I have googled but I cannot find a translation from Italian to English for this vegetable that I found this morning in the shops. 

It looks a bit like a long white stemed chard with a dandylionish leaf.  There was a similar vegetable there called catalogna but with no sfusa after it. 

My usual method of finding out how to cook new things (speak to fellow customer in produce section who looks like she would know!) revealed that I should cut the base off and steam or saute the leaves and that it might taste bitter.  The other similar type she said you eat raw.  

Does anyone here know what this vegetable could be called in English?


----------



## lulu (Jan 17, 2007)

OK, I am kind of embarrassed because I am assuming that Catalonia is where they are from, (although is clearly labelled as being the name of veg) and having tasted the raw green bit it does taste like very big dandylion, so presumably it is exactly that: big tough dandylion for cooking...

(shakes head and has red face!)


----------



## urmaniac13 (Jan 17, 2007)

I did a search too but nothing came up...   is it possible to post an image?  I will try to ask around and see if he has any idea too...


----------



## lulu (Jan 17, 2007)

Since when was "he" called "around", rofl!
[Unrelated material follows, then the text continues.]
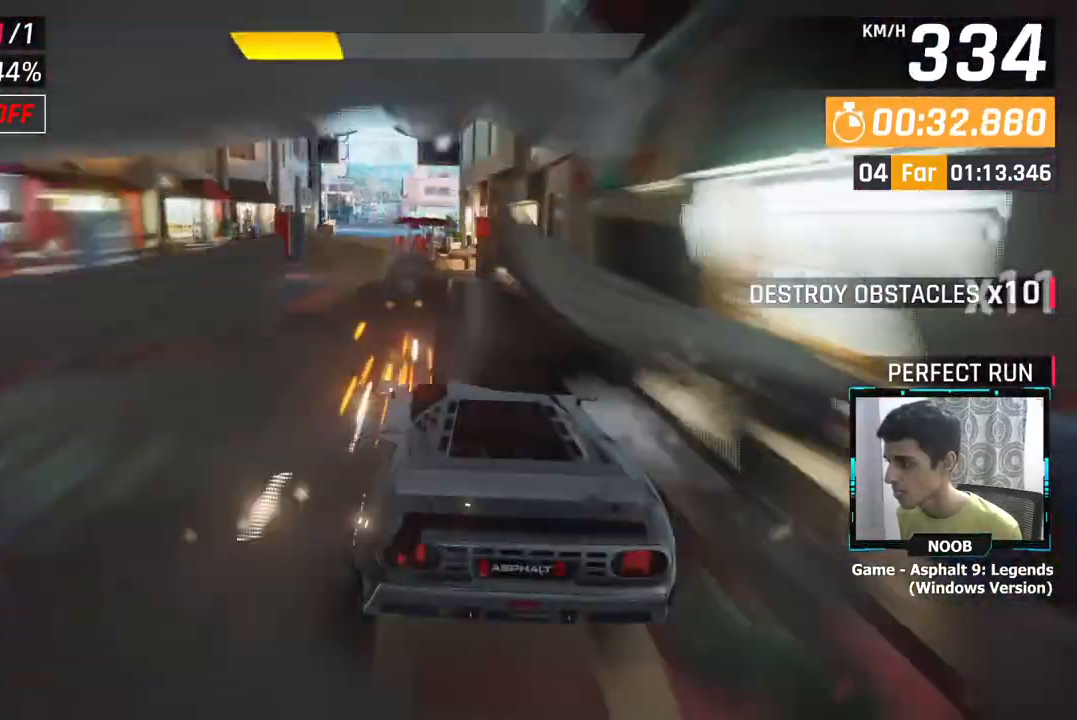
{"buttons": [], "left_stick": "left", "right_stick": "center", "events": []}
No camera ATM   Cannot even text you a piccy as apparently you have to do some strange activation thing on Italian sim cards to allow photo sending?????


----------



## urmaniac13 (Jan 17, 2007)

lulu said:
			
		

> Since when was "he" called "around", rofl!


 
    Actually I just thought this may not his type of vegetable, (he does have a few items that he does not like, really!), with exceptions of radicchio, cabbage and spinach in certain style, we are not very enthusiastic on cooked leafy vegetables.  
So I thought if he doesn't know about it maybe I could ask Stefania, wife of his good friend Andrea.  She is pretty into cooking and apparantly fond of this sort of vegetables, she always tries to feed us sauteed broccoletti (the leafy part of broccoli), boiled indiva etc. when we are invited for dinners...


----------



## urmaniac13 (Jan 17, 2007)

Okay, Cris said "Catalogna" is a type of chicory, can be used for salad but as you mentioned, it is a bit bitter therefore many people prefer them sauteed.  BTW, the word "sfusa" has nothing to do with the name of the vegetable, it means "loose" or "unpacked"!!  (I also just learned from Cris!!)


----------



## lulu (Jan 18, 2007)

D'uh! Thanks!  We had it last night and yes, it is very bitter.  Its good though, we'll have it again....I sauteed it with garlic as advised.


----------



## RDG (Jan 18, 2007)

Hi, lulu, how do yo do, in Milano?
Urmaniac has answered before me: Catalogna is a bitter vegetable....Good in pan, with garlic and salted anchovies, or covered with cheese.
And "sfusa"...yes: it means "unpacked". Wine "sfuso" is the wine of the restaurant, not in bottle.


----------



## lulu (Jan 18, 2007)

Ciao RDG!  e Grazie!


----------